Igualitarismo pandémico

Emilio Campmany

Ya sabemos que a este Gobierno lo único que le preocupa es la igualdad. La libertad es despreciada como el origen de todos los males y ha de ser cercenada allí donde descuelle. Es evidente que el Gobierno se propone aprovechar la pandemia para combatir la libertad hasta más allá de donde lo haría en condiciones normales. Y lo está haciendo ante la indiferencia de la mayoría de los medios de comunicación. Se critica la torpeza en la gestión o el perjuicio que para la economía suponen las medidas sociales. Pero casi nadie advierte el daño que a la libertad inflige el igualitarismo sanitario.

Se vio con claridad cuando la Comunidad de Madrid empezó a perimetrar barrios de la capital en los que, por los análisis de las aguas fecales, se supo que había una mayor incidencia del virus. El Gobierno reaccionó con fiereza y acudió presto al rescate de los pobres imponiendo el cierre de todo Madrid en perjuicio de aquellos barrios, humildes o no, en los que la incidencia era baja y no había razón para la medida.

Se vio igualmente con ocasión de la distribución de la vacuna de la gripe. No se sabe si ésta constituye un freno más o menos eficaz contra el covid-19, pero, por si acaso, muchas personas que no se vacunaban habitualmente decidieron hacerlo este año por si acaso. El Gobierno, en vez de preocuparse de adquirir tantas dosis como fueran necesarias para atender a la muy previsible mayor demanda, racionó las disponibles e impidió a las farmacias vender dosis. De esta forma sólo se vacunó quien el Gobierno dijo y no quien quiso.

La Comunidad de Madrid lleva semanas pidiendo al Ministerio de Sanidad que se autorice a las farmacias a hacer test de antígenos a quien lo desee. Es algo que permitiría a los ciudadanos que quisieran gastar su dinero en eso controlarse regularmente para proteger a sus familias. También en esta ocasión el Gobierno se ha negado a que los madrileños disfruten de esta libertad y ha impuesto una serie de condiciones (que sea en zonas de alta incidencia para cribados poblacionales, sea lo que sea que esto significa) que privan a la idea de toda la eficacia para la que fue pensada.

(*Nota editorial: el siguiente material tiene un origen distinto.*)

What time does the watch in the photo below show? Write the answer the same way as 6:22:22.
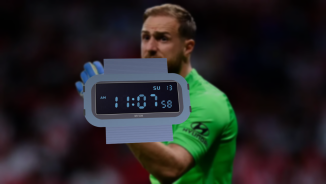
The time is 11:07:58
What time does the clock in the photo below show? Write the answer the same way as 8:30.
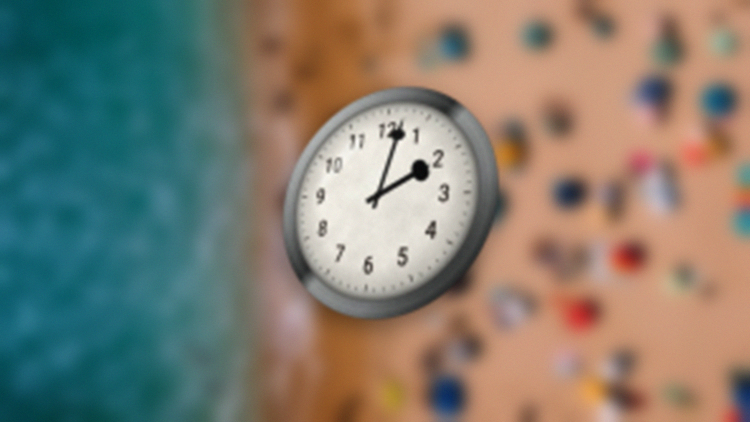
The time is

Es muy triste que un rico pueda hacerse los test que desee y un pobre no. Lo ideal sería que el Gobierno ofreciera test gratuitos a quien quisiera hacérselos. Pero el Gobierno no está en condiciones de hacer tal cosa, no porque sea algo contrario a la igualdad, sino porque el dinero que haría falta ya se ha gastado en subvenciones, chiringuitos, clientela y despilfarro. De modo que, por mor de la igualdad, ha decidido que no pueda hacérselo nadie más que quien el Gobierno diga.

Lo peor de este igualitarismo exacerbado y estúpido que va acabar con la libertad económica, y luego con la relativa prosperidad que disfrutamos gracias a ella, es que a casi todo el mundo le parece muy bien. Y quienes lo desaprueban no se atreven a decirlo por no ser acusados de desalmados o insolidarios. Para ser realmente iguales como el Gobierno quiere habría que imponer a los sanos que se contagiaran por solidaridad con los enfermos. Ésa sí que sería verdadera igualdad.